Have you set the initial parameters, such as engine displacement, hp, timing control yes/no?

Set the IAC?

Verify the O2 sensor is good, I keep a spare.
Even a new one can be bad and lead to chasing your tail.

Check for error codes.
 
Have you set the initial parameters, such as engine displacement, hp, timing control yes/no?

Set the IAC?

Verify the O2 sensor is good, I keep a spare.
Even a new one can be bad and lead to chasing your tail.

Check for error codes.
I had 2 02 sensors go bad in 2 of the first gen Snipers.. And when they do it dumps fuel to the engine thinking its running lean.
 
Is it rich just when starting and warming up? That is the displays shown.
I have a 4-bbl FiTech, not 6 pack.
Makes sure you don't have and exhaust leaks, the O2 is good, using unleaded fuel and running with mufflers or long exhaust tubes so the O2 dosen't see extra air in the exhaust.
What cam selection did you make when setting up the base tune? I think the more radical cam you select, the richer the base tune will be?
If your using a FiTech supplied distributor, might not need to check the distributor pickup compensation?
Once I got it running a bit, I made a duplicate tune file and set all the ignition timing to 30 degrees like a locked out distributor. I think there is a setting that will do the same thing, but I wanted to verfy through the timing tables.
Then double checked the ignition timing with a dial back timing light to make sure the engine was actually 30 degrees advanced. I checked at several RPMs and there was slight change in timing (I was using a lean burn distributor), so I made a change in the hand held for the dist pickup compensation.
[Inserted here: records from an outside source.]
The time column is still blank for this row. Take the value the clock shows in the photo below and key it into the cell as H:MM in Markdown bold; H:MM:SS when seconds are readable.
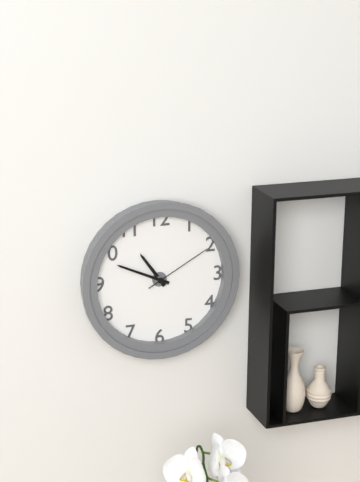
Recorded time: **10:49:10**
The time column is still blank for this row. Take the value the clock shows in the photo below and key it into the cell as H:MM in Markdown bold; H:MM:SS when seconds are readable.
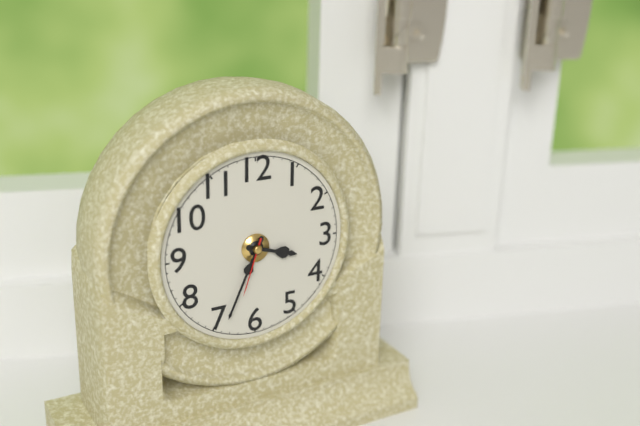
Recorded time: **3:34:33**
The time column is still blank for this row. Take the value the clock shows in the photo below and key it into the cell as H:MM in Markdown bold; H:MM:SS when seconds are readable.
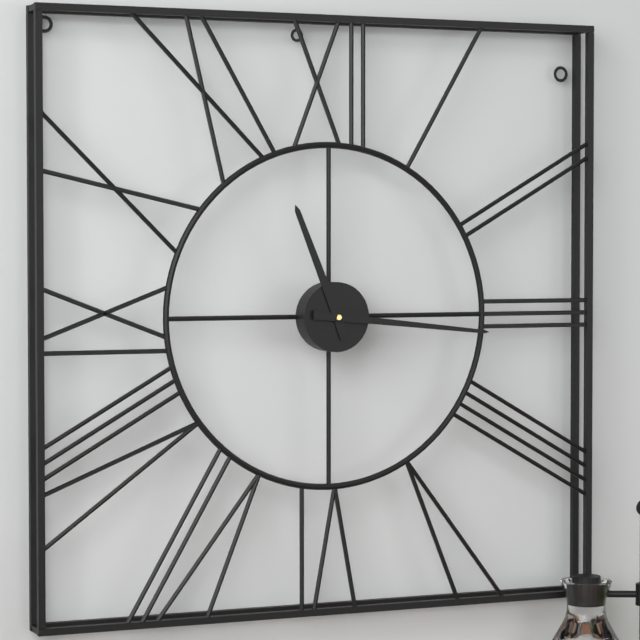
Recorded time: **11:16**
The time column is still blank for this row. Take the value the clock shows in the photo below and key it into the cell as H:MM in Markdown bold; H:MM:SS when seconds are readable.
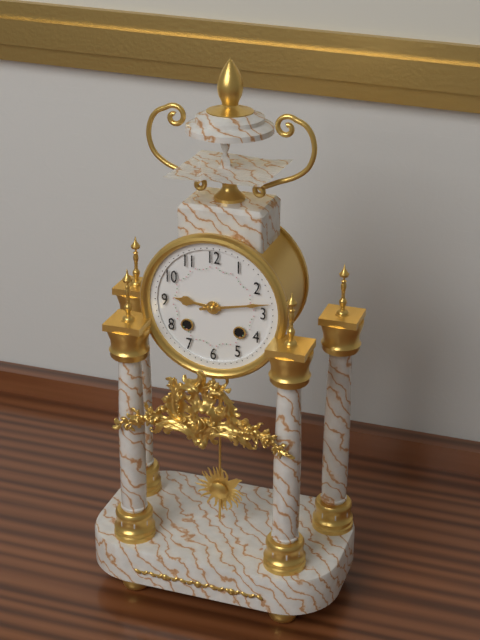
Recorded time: **9:13**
I don't recall the exact term, and re-checked the timing until it stayed at 30 degrees throughout the rpm range.
Once I had the compensation number, I loaded the original tune back and updated that tune with the new coil pickup compensation number
 
We install and dyno hundreds of engines every year with all of the so called bolt EFI kits (electronic carburetors). From Holley, MSD, FAST, and others including Fitech. Fitech's cheap, chinese electronics seem to be the worst. For my buddy's six pack kit, we threw everything provided electronics wise from Fitech in the trash and built all of our own harnesses with are our weatherpack connectors and store bought TPS, O2's and EGT's and used a laptop top to tune it. No issues since and he has been driving it for years now.